* Complete the following:
**1)** List every source the excerpt on thematic structure in research articles cites with a year in parentheses, giving each author or organization with its year.
**2)** Write the next part of the excerpt on thematic structure in research articles, picking up after its final sentence.

* Page excerpt:
···
Converting TP diagrams into TDIs this way allows the thematic structures of texts to be statistically compared. As Leong’s (2016) work was restricted to only abstracts, however, there is a pressing need to extend the TDI measure to full research articles. Whether similarities in thematic structures show up in a defined corpus remains now to be seen in this study through both diagrammatic representations of texts and TDIs. The following section provides a fuller account of the corpus used in this study and the analytical approach.
Method
Corpus
In line with the objectives of this study, care was taken to select research articles that were similar in word length and rhetorical structure. This was to allow for fair comparisons to be made among the different articles. We eventually selected articles from the journal Cell for the analysis. This choice was motivated by two reasons. First, the journal had strict word-length and formatting guidelines. The main text of research articles, for instance, had three major sections—i.e., introduction, results, and discussion—and was limited to 55,000 characters, including spaces (Cell, 2017). Second, Cell is a highly prestigious journal; it was ranked first in the fields of biochemistry, genetics, and molecular biology in the latest journal ranking provided by Scimago (2016).
The corpus, comprising 30 articles, totaled 149,229 words. The articles were the most recently available at the time of writing. The analysis covered the entire main text of each article, but excluded the title, abstract, tables/diagrams, and references. The methodology section was also excluded as it was positioned outside the main text. Further, the information in the methodology section was grouped according to the materials used and procedures employed, and did not lend itself easily to thematic analysis.
Unit of Analysis
The unit of analysis was the independent clause, including any dependent clause(s) associated with it. Focusing on only the independent clause allows the analyst to “discern the method of development and thematic progression of a text” more easily, since “the structure of beta [dependent] clauses, including their thematic structure, tends to be constrained by the alpha [independent] clauses” (Fries & Francis, 1992, p. 47). In numerous studies involving long texts (e.g., Jalilifar, 2010; McCabe, 1999; Williams, 2009), such an approach is favored since the inclusion of dependent clauses, some of which are embedded in independent clauses, may complicate the analysis unnecessarily. The articles in the corpus yielded 6,141 independent clauses.
···
* Dataset content:

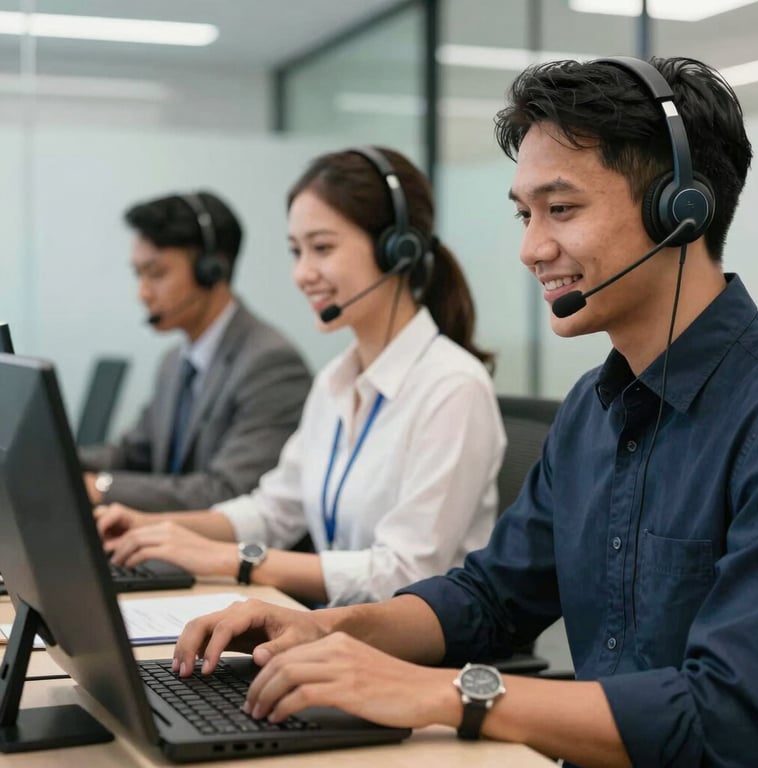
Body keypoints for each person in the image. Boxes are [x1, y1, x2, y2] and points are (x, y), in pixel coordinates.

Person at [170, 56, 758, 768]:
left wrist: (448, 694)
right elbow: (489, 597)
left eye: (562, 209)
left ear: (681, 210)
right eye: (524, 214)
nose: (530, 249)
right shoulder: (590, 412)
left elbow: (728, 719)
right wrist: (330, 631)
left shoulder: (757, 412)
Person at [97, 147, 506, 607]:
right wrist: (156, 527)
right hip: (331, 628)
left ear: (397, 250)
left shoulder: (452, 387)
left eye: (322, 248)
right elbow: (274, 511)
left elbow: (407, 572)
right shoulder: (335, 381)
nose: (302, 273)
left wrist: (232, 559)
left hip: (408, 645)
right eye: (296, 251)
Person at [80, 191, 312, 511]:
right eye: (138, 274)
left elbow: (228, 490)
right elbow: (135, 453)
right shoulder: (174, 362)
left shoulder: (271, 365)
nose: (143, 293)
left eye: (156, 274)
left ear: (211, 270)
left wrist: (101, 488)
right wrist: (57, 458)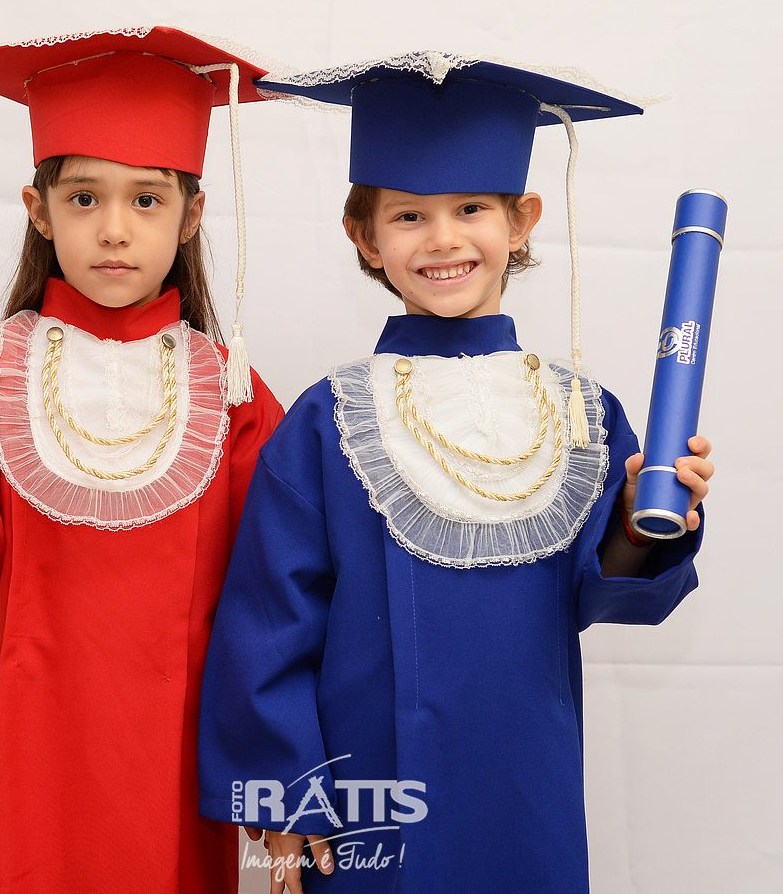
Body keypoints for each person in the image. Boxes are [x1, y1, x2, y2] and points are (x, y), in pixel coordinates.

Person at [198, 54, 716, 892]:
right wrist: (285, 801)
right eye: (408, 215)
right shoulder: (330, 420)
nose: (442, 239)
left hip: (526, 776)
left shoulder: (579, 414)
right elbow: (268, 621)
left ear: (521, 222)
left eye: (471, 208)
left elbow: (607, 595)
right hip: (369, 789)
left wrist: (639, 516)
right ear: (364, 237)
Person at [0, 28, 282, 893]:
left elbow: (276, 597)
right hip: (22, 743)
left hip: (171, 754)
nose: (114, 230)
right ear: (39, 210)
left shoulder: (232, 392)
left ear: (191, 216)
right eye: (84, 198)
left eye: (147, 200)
···
* Per-task outputs:
**1)**
Leong (2016)
Cell (2017)
Scimago (2016)
Fries & Francis (1992)
Jalilifar (2010)
McCabe (1999)
Williams (2009)

**2)**
Only the topical themes of independent clauses were identified. Interpersonal and textual themes were omitted as these are optional and contribute little to the main ideas in the text. The corpus was analyzed by all members of the team, with one member double-checking the analysis of the entire team.
Simplified TP Diagrams and Thematic Density
A simplified version of Daneš’s TP diagrams was used in this study. The simplified diagrams displayed only the topical themes to clearly trace their development through the text. Including rhemes would have complicated the diagrams and obscured the broad developmental patterns of the topical themes. The simplified TP diagrams in this study followed the technique employed by Leong (2015, 2016). The topical theme of each independent clause was plotted using the Microsoft Excel program, as follows:
(a) Each row in the spreadsheet corresponded to an independent clause. All the rows were numbered.
(b) The width of each column was narrowed to 1.89 character units. This was done to create cells resembling small squares.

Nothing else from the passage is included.